● PROBLEMS TO SOLVE
A) In the methods text on intestinal ischemia-reperfusion in rats, how long was the superior mesenteric artery clamped in the IR group?
B) Extend the methods text on intestinal ischemia-reperfusion in rats, starting after its final sentence.

● EXTRACT TO READ
====================
Laparotomy was carried out through a midline incision. The superior mesenteric artery (SMA) was identified and dissected out from the mesentery to enable the passage of a 4/0 vicryl (Ethicon, Edinburgh, UK) suture loop. The SMA was occluded according to the method described by Arumugam et al[20]. The free ends of the vicryl suture were then passed through a 5-cm segment of polyethylene tube (1.4 mm inner diameter). The tube was then gently advanced over the suture onto the mesentery and fixed in place with a hemostat. Reperfusion started when the hemostat was released. The animal’s abdomen was covered with a plastic wrap (Saran wrap) to prevent fluid evaporation. At the end of the experiment, the animals were killed by exsanguination.

Experimental design

Rats were randomly allocated to three study groups (n = 6/group). Group 1: sham laparotomy, the SMA was identified and passage of vicryl suture was performed, but without vascular occlusion. Group 2: IR, the SMA was clamped for 30 min, followed by a 2-h period of reperfusion. Group 3: PDTC+IR, the animals received intramuscularly a single dose of 100 mg/kg of PDTC (Sigma Chemical Co., St. Louis, MO, USA) 30 min before IR.

Measurement of intestinal microvascular perfusion

Intestinal microvascular perfusion was measured by a surface laser Doppler flowmeter (LDF, DRT4, Moor Instruments Limited, Axminster, UK) in flux units. The Doppler signal varies linearly with the product of the total number of moving red blood cells in the measured volume of a few cubic millimeter multiplied by the mean velocity of these red blood cells. The numeric product is termed as perfusion units or blood cell flux units. LDF has been validated as a method for measuring gastrointestinal microvascular blood flow in animal models[21] and in clinical studies[22]. The LDF probe was placed on a fixed site on the serosa of the ileum and was held in place by a probe holder. Serosal blood flow has previously been shown to correlate well with mucosal flow[23].
====================
● GIVEN RECORDS
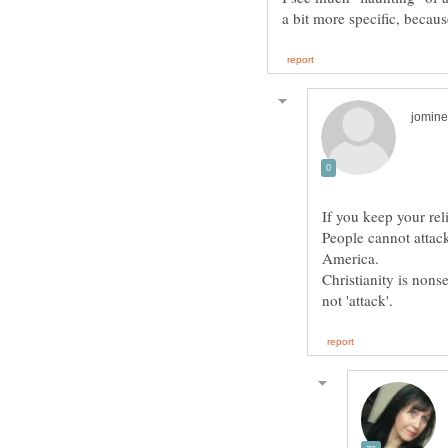
People cannot attack
Christianity is nons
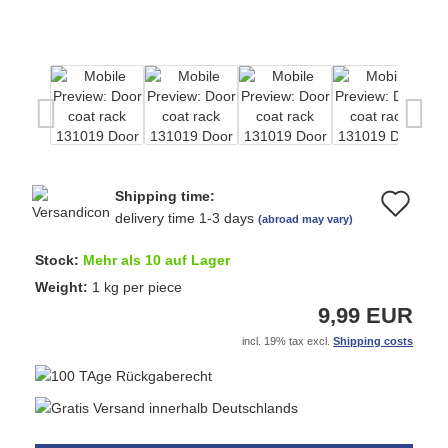
Shipping time:
Ad
delivery time 1-3 days
(abroad may vary)
to
Stock:
Mehr als 10 auf Lager
wi
Weight:
1
kg per piece
9,99 EUR
list
incl. 19% tax excl.
Shipping costs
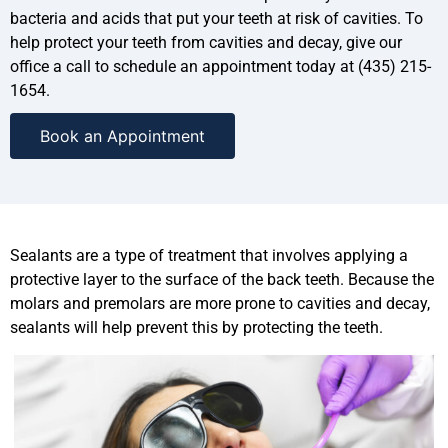
bacteria and acids that put your teeth at risk of cavities. To
help protect your teeth from cavities and decay, give our
office a call to schedule an appointment today at (435) 215-
1654.
Book an Appointment
Sealants are a type of treatment that involves applying a
protective layer to the surface of the back teeth. Because the
molars and premolars are more prone to cavities and decay,
sealants will help prevent this by protecting the teeth.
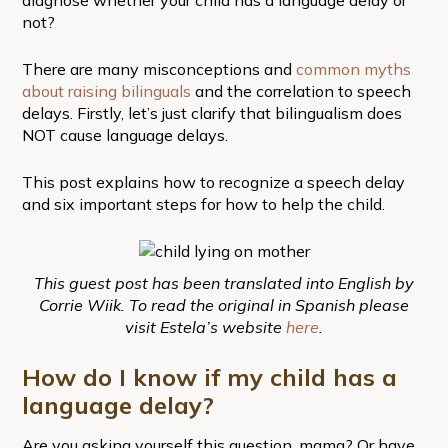
not?
There are many misconceptions and
common myths
about raising bilinguals
and the correlation to speech
delays. Firstly, let’s just clarify that bilingualism does
NOT cause language delays.
This post explains how to recognize a speech delay
and six important steps for how to help the child.
This guest post has been translated into English by
Corrie Wiik. To read the original in Spanish please
visit Estela’s website
here
.
How do I know if my child has a
language delay?
Are you asking yourself this question, mama? Or have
====================
● ANSWERS
A) 30 minutes.

B)
Heme oxygenase assay

HO activity in ileal microsomal fractions was measured using a spectrophotometric assay of bilirubin production according to the method previously described by Motterlini et al[24]. Briefly, tissue microsomes were added to the following mixture: MgCl2 (2 mmol/L), phosphate-buffered saline (100 mmol/L, pH 7.4; Sigma, UK), rat liver cytosol as a source of biliverdin reductase (3 mg of total protein), hemin (10 µmol/L; Sigma, UK), glucose-6-phosphate (2 mmol/L; Sigma, UK), glucose-6-phosphate dehydrogenase (0.2 U; Sigma, UK) and NADPH (0.8 mmol/L; Sigma, UK). The reaction was conducted in the dark for 30 min at 37 °C and terminated by the addition of chloroform (Sigma, UK). The amount of the extracted bilirubin was calculated by the difference in absorption between 464 and 530 nm and an extinction coefficient of 40 mmol/L/cm was used for bilirubin. The total protein content of the samples was determined using a colorimetric assay according to the manufacturer’s instructions (Bio-Rad, UK), and bovine gamma globulin was used as a standard.

Biochemical assays

Blood samples were taken at the end of the experiments from the carotid artery. The blood samples were centrifuged at 2 000 g for 10 min at room temperature to sediment the erythrocytes. The serum was removed and analyzed on a Hitachi 747 auto-analyzer (Hitachi Ltd, Tokyo, Japan) by using commercially available enzymatic kits (Boehringer Mannheim Ltd, East Sussex, UK) for lactate dehydrogenase (LDH), aspartate aminotransferase (AST) and alanine aminotransferase (ALT).

Histological investigation

At the end of the experiment, tissue samples of ileum were taken, fixed in 10% neutral buffered formalin and embedded in paraffin, and 4-μm-thick sections were cut using a microtome and mounted on slides for hematoxylin and eosin staining. Ileal injury was assessed using a scoring system devised by Chiu et al[25] under light microscopy without the knowledge of study groups.

Data collection and statistical analysis

Data from the pulse oximeter, pressure transducer and LDF were fed into a laptop computer and collected continuously at a sampling rate of 2 Hz. The data were calculated as 1-min averages at baseline and every 30 min till the end of the experiment. All values are expressed as mean±SE. ANOVA and Bonferroni adjustment for multiple comparisons were used unless otherwise stated, where unpaired Student’s t-test was used for statistical analysis between groups. P<0.05 was considered statistically significant.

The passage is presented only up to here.